ROWS

___

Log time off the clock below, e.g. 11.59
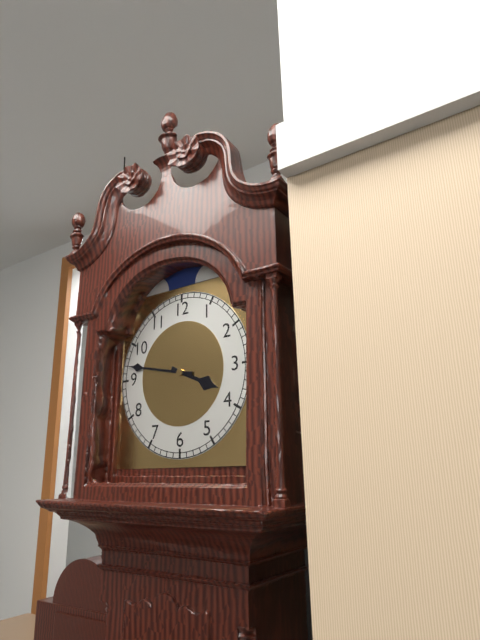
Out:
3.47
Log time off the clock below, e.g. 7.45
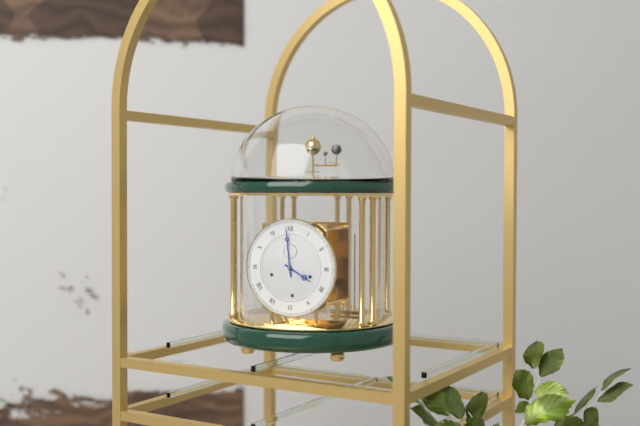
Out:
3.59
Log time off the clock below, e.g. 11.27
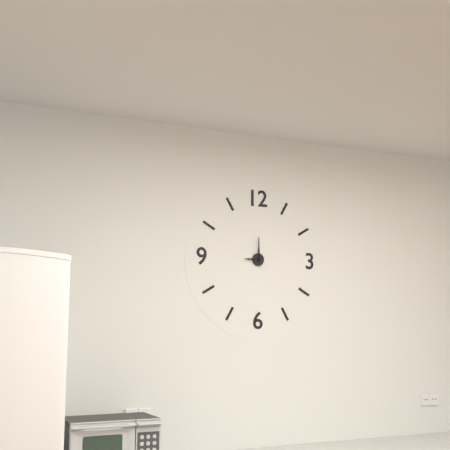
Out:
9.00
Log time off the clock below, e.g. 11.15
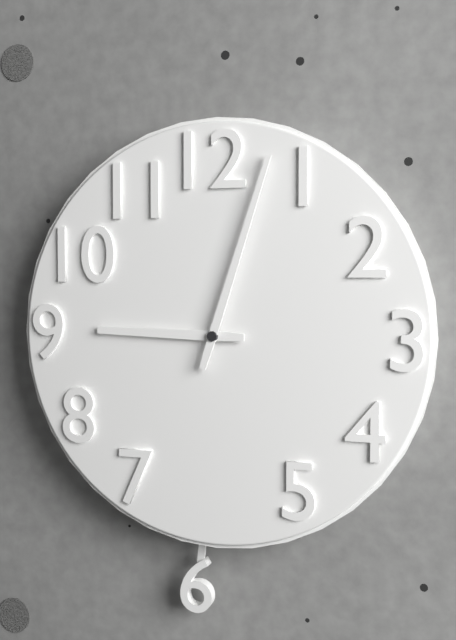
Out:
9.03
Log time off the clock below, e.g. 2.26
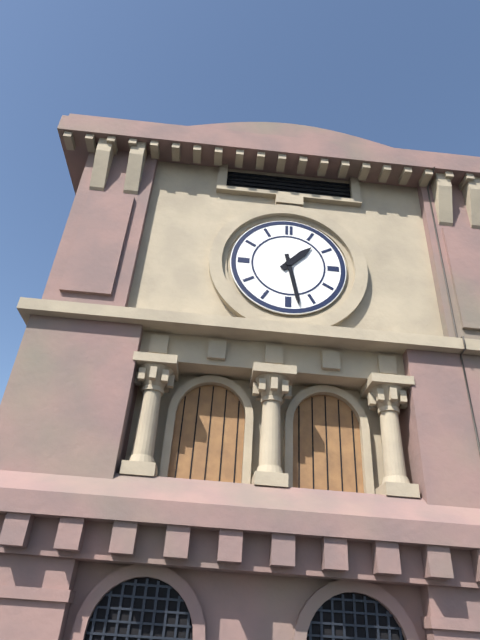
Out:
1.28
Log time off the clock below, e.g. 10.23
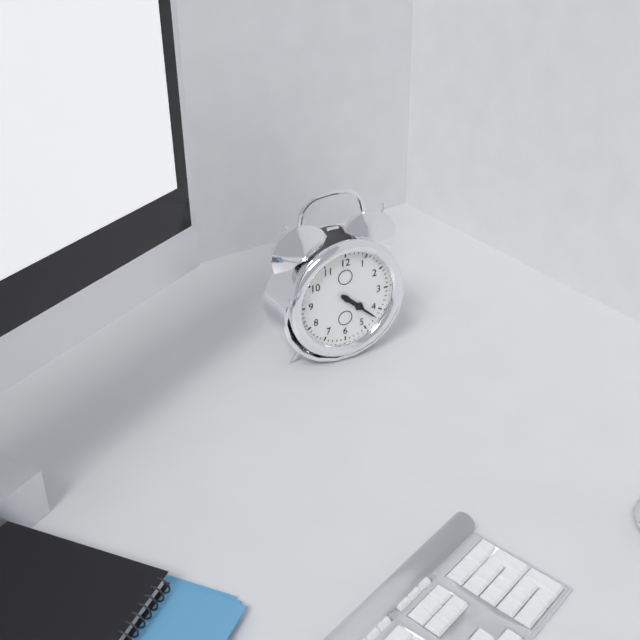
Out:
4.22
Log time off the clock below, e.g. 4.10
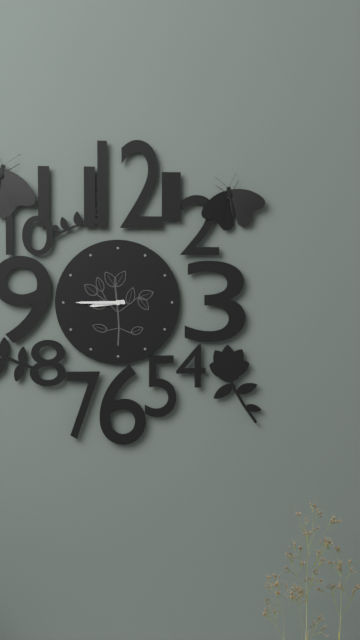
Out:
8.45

___

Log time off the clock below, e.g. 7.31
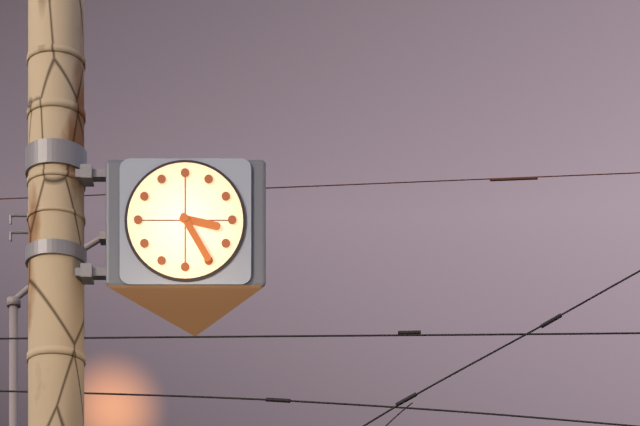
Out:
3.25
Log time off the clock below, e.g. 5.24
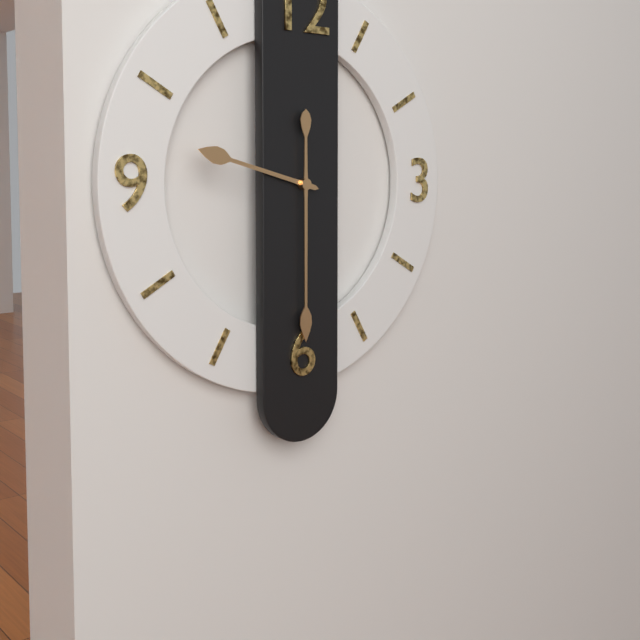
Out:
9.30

___

TASK
Gather each line above that contains the string "clock". Matching is case-sensitive.

COMPLETE RESPONSE
Log time off the clock below, e.g. 11.59
Log time off the clock below, e.g. 7.45
Log time off the clock below, e.g. 11.27
Log time off the clock below, e.g. 11.15
Log time off the clock below, e.g. 2.26
Log time off the clock below, e.g. 10.23
Log time off the clock below, e.g. 4.10
Log time off the clock below, e.g. 7.31
Log time off the clock below, e.g. 5.24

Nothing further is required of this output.